* **TASK DETAILS**: Only the lines from the line containing "with 5 services" to the end of the entries, both included, belong in your answer, and each must match exactly.

* **RECORDS PROVIDED**:

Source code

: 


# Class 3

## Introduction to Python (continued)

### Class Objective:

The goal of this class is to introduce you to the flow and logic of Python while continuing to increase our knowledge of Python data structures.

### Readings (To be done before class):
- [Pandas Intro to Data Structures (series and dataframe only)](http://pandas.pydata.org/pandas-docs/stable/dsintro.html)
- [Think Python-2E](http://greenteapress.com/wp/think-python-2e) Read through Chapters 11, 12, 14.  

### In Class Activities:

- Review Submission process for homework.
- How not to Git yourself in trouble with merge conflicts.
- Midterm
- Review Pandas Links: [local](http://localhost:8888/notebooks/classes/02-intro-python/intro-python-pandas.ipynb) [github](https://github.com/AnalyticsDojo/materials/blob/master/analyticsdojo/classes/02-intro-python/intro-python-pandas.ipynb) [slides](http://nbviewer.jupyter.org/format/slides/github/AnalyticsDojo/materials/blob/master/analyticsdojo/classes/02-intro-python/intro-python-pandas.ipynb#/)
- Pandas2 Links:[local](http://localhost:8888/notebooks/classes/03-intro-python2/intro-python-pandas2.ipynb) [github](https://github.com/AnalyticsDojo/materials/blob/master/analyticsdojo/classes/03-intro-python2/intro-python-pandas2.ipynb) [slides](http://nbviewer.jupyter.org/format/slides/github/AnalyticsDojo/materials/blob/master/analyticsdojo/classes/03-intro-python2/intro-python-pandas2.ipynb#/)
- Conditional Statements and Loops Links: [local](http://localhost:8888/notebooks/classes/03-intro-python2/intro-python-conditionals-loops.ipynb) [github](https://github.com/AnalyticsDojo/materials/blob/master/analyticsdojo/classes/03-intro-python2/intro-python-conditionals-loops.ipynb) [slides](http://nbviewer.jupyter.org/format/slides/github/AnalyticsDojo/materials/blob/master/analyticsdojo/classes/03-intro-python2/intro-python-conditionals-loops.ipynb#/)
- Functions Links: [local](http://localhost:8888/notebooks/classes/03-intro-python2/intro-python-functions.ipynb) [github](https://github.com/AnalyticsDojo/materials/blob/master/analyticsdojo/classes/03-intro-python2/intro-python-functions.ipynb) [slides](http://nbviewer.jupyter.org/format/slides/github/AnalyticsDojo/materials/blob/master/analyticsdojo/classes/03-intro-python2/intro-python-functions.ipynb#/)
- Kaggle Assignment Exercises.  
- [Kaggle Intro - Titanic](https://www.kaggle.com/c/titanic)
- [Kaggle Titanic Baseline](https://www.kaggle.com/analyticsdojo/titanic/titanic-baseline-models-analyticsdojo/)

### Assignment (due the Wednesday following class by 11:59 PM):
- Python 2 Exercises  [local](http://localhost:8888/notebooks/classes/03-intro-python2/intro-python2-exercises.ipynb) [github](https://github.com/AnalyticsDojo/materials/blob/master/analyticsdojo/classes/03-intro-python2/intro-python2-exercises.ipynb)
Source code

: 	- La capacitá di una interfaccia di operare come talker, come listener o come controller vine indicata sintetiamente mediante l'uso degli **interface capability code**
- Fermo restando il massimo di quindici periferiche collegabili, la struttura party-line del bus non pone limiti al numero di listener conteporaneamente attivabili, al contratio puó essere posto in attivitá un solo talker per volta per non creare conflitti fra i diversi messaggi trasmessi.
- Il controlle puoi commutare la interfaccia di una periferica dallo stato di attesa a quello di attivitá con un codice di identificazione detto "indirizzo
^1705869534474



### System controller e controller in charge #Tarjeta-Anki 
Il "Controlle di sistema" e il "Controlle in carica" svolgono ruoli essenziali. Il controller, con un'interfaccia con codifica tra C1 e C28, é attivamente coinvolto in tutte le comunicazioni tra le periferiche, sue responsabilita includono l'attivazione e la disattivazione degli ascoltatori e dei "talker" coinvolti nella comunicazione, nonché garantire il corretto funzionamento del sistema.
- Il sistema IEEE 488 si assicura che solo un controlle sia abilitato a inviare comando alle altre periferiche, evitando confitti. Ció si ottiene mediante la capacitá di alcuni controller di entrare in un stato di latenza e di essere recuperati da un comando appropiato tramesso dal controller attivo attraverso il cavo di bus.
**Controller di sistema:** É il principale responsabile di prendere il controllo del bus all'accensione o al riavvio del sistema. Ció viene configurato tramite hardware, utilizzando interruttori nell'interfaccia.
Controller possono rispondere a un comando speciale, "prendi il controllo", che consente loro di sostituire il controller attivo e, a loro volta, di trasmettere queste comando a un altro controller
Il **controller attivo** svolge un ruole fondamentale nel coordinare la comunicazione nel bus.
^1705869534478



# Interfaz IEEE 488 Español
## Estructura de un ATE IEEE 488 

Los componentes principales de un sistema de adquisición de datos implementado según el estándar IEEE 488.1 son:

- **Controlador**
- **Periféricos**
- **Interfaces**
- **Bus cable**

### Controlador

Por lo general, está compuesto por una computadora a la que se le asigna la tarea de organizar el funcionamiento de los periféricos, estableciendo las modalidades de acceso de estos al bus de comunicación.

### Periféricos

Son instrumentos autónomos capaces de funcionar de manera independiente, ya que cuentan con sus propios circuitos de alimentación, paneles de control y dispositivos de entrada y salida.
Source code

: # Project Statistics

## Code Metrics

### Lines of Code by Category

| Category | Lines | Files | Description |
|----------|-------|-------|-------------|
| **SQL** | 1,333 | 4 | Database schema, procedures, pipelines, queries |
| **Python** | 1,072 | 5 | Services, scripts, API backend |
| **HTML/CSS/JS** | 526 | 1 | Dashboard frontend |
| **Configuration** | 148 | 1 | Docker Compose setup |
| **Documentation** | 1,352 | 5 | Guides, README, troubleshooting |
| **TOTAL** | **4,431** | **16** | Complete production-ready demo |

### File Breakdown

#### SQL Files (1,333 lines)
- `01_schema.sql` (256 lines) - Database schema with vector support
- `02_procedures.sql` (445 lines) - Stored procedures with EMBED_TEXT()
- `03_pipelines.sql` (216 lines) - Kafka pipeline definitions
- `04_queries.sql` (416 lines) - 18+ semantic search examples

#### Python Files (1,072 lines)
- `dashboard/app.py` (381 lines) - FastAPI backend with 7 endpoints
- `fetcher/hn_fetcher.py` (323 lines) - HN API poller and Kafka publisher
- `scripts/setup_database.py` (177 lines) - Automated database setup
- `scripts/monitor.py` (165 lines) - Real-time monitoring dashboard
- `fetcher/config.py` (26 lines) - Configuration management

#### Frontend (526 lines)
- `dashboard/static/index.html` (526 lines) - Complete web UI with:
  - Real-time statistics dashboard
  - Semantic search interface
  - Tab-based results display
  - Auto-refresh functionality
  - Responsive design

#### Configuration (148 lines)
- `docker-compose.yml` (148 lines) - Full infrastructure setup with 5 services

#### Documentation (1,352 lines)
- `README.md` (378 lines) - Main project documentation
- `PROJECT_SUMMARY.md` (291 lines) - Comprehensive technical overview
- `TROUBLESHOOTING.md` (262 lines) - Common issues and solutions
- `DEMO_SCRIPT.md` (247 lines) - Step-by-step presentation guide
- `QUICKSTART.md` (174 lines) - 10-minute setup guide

* **THE ANSWER**:
- `docker-compose.yml` (148 lines) - Full infrastructure setup with 5 services

#### Documentation (1,352 lines)
- `README.md` (378 lines) - Main project documentation
- `PROJECT_SUMMARY.md` (291 lines) - Comprehensive technical overview
- `TROUBLESHOOTING.md` (262 lines) - Common issues and solutions
- `DEMO_SCRIPT.md` (247 lines) - Step-by-step presentation guide
- `QUICKSTART.md` (174 lines) - 10-minute setup guide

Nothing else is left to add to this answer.